„Lucius!“, sagte Tertia mit leicht flehendem Unterton.
„Nein, ich will das jetzt wissen“, sagte Lucius und zwang sich zu einem Lächeln.
Tertia erwiderte es erleichtert. „Ich dachte schon, du wärest verstimmt.“
Jetzt wurde ihr Lächeln schelmisch, so wie er es kannte, und, wie er zugeben musste, liebte. „Wenn ich es freundlich umschreiben wollte, würde ich dich einen stürmischen Liebhaber nennen, wenn ich es weniger freundlich ausdrücken würde, ausgehungert.“
Das Lächeln gefror ihm im Gesicht. Ausgehungert! Natürlich war er, na gut, ausgehungert, aber das konnte man einem Mann doch nicht ins Gesicht sagen!

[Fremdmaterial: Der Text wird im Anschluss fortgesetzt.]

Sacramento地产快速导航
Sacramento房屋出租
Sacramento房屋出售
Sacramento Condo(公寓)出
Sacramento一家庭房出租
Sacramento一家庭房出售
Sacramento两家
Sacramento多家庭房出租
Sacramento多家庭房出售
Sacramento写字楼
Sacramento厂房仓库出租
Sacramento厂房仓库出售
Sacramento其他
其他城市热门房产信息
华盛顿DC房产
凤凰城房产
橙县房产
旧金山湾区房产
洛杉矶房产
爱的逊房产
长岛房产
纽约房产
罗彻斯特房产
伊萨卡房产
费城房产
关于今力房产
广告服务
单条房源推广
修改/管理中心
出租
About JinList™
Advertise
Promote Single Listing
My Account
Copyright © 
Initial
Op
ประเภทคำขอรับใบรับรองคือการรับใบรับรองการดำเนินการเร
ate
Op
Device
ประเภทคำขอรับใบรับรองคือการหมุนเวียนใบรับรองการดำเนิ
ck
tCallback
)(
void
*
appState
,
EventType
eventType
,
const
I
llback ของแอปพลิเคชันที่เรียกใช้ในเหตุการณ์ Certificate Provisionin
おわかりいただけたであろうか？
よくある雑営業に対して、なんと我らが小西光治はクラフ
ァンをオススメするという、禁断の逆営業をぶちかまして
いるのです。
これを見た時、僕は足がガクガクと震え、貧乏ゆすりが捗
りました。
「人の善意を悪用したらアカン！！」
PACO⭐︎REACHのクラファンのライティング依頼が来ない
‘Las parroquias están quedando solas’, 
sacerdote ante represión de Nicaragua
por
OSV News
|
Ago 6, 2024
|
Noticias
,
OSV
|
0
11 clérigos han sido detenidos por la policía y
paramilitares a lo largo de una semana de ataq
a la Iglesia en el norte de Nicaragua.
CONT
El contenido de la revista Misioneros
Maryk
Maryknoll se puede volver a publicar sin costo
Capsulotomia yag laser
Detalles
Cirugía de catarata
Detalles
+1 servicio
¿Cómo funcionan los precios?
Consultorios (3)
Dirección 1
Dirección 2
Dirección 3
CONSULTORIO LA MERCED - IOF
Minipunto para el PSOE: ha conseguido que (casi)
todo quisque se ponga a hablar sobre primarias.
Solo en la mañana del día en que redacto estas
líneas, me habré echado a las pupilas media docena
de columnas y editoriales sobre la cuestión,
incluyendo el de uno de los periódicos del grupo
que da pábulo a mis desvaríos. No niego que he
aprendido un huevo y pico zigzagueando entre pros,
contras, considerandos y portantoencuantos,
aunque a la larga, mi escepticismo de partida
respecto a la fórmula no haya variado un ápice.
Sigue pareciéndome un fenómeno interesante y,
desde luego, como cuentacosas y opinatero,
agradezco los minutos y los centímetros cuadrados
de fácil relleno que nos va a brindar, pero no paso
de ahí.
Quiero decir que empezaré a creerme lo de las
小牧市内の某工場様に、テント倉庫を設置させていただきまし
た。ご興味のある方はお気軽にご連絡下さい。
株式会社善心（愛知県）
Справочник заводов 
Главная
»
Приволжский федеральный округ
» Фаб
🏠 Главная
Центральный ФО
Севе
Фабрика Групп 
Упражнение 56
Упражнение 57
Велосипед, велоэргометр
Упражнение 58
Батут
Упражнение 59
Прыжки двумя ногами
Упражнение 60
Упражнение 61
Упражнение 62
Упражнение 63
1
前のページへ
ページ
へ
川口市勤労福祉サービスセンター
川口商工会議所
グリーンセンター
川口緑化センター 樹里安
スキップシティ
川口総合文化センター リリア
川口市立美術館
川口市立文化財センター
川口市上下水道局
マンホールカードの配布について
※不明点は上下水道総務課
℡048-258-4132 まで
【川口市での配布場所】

Sie schien seine Erstarrung nicht zu bemerken, sondern sprach weiter.
„Aber es gibt zwei Dinge, eigentlich drei Dinge, die dich zum idealen Lebensgefährten machen.“
„Und welche?“, fragte er. „Ein Grund wird sein, dass ich keine Manusehe eingehen kann.“
Er verzog das Gesicht zu einem schiefen Lächeln.
„Richtig.“
Tertia entspannte sich immer mehr.
„Der nächste Grund ist, dass du als Centurio so mit anderen Dingen beschäftigt bist, dass du dich nicht um die Belange zu Hause kümmern kannst. Du bist froh, wenn sich deine Lebensgefährtin darum kümmert.“
„Was wiederum für dich von Vorteil ist, da es dir eine gewisse Freiheit und Unabhängigkeit gäbe, auch finanziell, die du sonst nicht haben würdest“, ergänzte Lucius.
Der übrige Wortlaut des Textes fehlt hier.